Plaintiffs and their lawyers must invest something in the process—not just get a free ride, he said. Plaintiffs have to do so much less in an MDL than they would if they were bringing the case individually.
Bayer Corp. general counsel Malini Moorthy said 30 to 40 percent of claimants in drug cases are zeroed out at the end of a settlement because they never had a valid claim. Judges should be able to eliminate those claims from the beginning, she said.
Most agreed that plaintiffs should be required to show that they were prescribed the drug in question and give some evidence that it injured them.
Even plaintiffs’ attorney Seeger agreed. He said his firm will require MDL plaintiffs to provide this evidence from the start of all MDLs they are involved in going forward.
MDLs follow a quasi-class action process, but without the protections provided by Federal Rule of Civil Procedure 23, which governs class actions, Moorthy said.
“There’s the sense that the federal rules are suspended for defendants in MDLs,” she said. “The consistency provided by the federal rules is lost in multidistrict litigation.”
Pratt suggested having the federal rules committee draft changes to the FRCP to give judges more guidance on MDLs.
Duke Law professor Francis McGovern said writing these rules should be the province of the Judicial Panel on Multidistrict Litigation, which decides whether and where to consolidate cases.
“They are the people who really understand the problems,” he said.
Rule changes floated by the attorneys included allowing interlocutory appeals of significant rulings, parallel to Rule 23(f); bifurcating the judges’ roles so that one judge handles discovery and another handles settlement; and ensuring defendants don’t bear a disproportionate discovery burden.

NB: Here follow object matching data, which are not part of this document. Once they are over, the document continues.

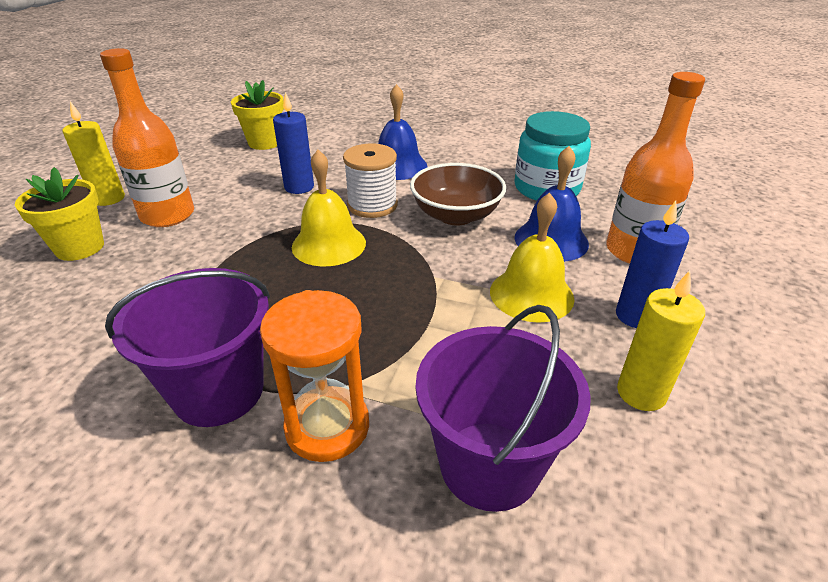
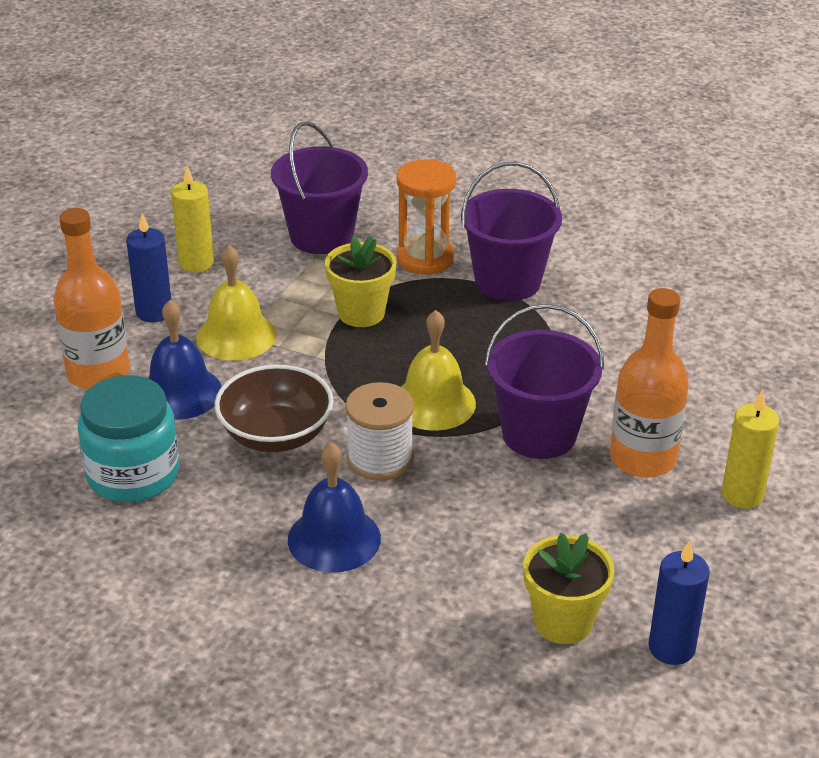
camera: 175 degrees left, 0 degrees up
(80, 247) = (717, 416): yellow flower pot -> yellow flower pot (361, 313)
(243, 227) = (539, 434): none -> purple bucket
(299, 187) = (482, 500): blue candle -> blue candle (671, 648)

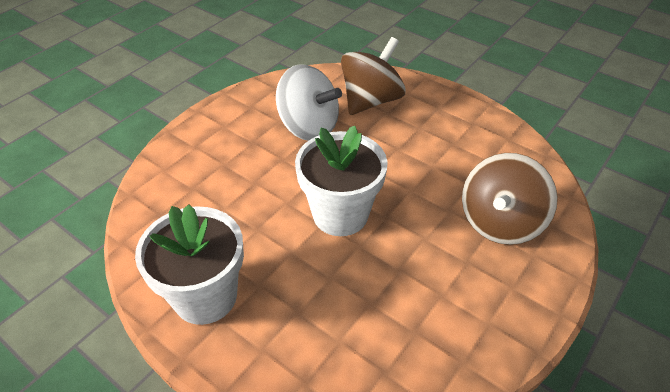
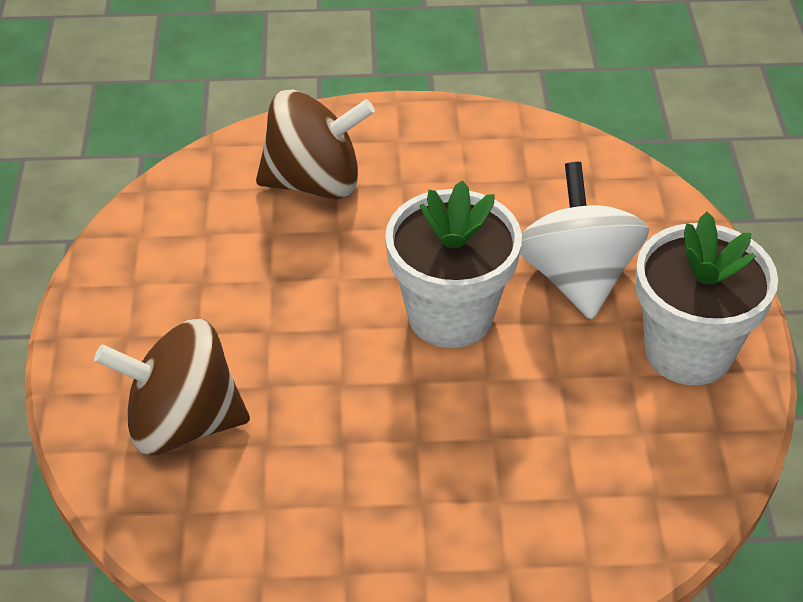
camera: 130 degrees left, 0 degrees up
(308, 127) = (322, 458): white spinning top -> white spinning top (577, 277)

But Robreno argued that codifying MDL practice would freeze it in time. “MDLs are a common source of litigation innovation and a rule could curtail judges’ creative solutions,” he said.
Seeger agreed that more rules “would take the fun out of mass torts.” He likes working in this area specifically because there aren’t too many rules, the landscape is always changing, and the litigation is exciting, he said.
Bellwether trials were another target of defense attorney angst. Many pointed out such trials aren’t explicitly allowed under the MDL statute.
Moreover, they don’t prove anything, Pratt said. “They are just used as a hammer for settlement.”
He questioned whether bellwethers even help value cases. Defendants never actually pay verdict amounts to all claimants, and the cases tried may not be representative of all the claims, he said.
“How do you know what’s representative when you don’t know much about 90 percent of the claims?” defense attorney Brian Jackson of Butler Snow LLP in Nashville, Tenn., said.
Seeger agreed bellwether verdicts may not have much value because they tend to be all over the place. “But what’s the alternative?” he asked.
Fellow plaintiffs’ attorney Jonathan D. Selbin said bellwethers do say something about the claims.
“We plaintiffs’ lawyers tend to believe our own bullshit” so trial is helpful to realize claims aren’t as strong as they think, Selbin, partner at Lieff Cabraser Heimann & Bernstein LLP in New York, said.
Bellwethers help plaintiffs’ attorney see their claims from the perspective of others, “warts and all,” Seeger said.
The Fairness in Class Action Litigation and Furthering Asbestos Claim Transparency Act of 2017 ( H.R. 985), or FICALA, includes provisions to address many of these perceived problems, but there is much disagreement over whether the bill will provide viable solutions.
The Oct. 19 event in Washington was sponsored by Lawyers for Civil Justice, the Federalist Society, and Kirkland & Ellis LLP.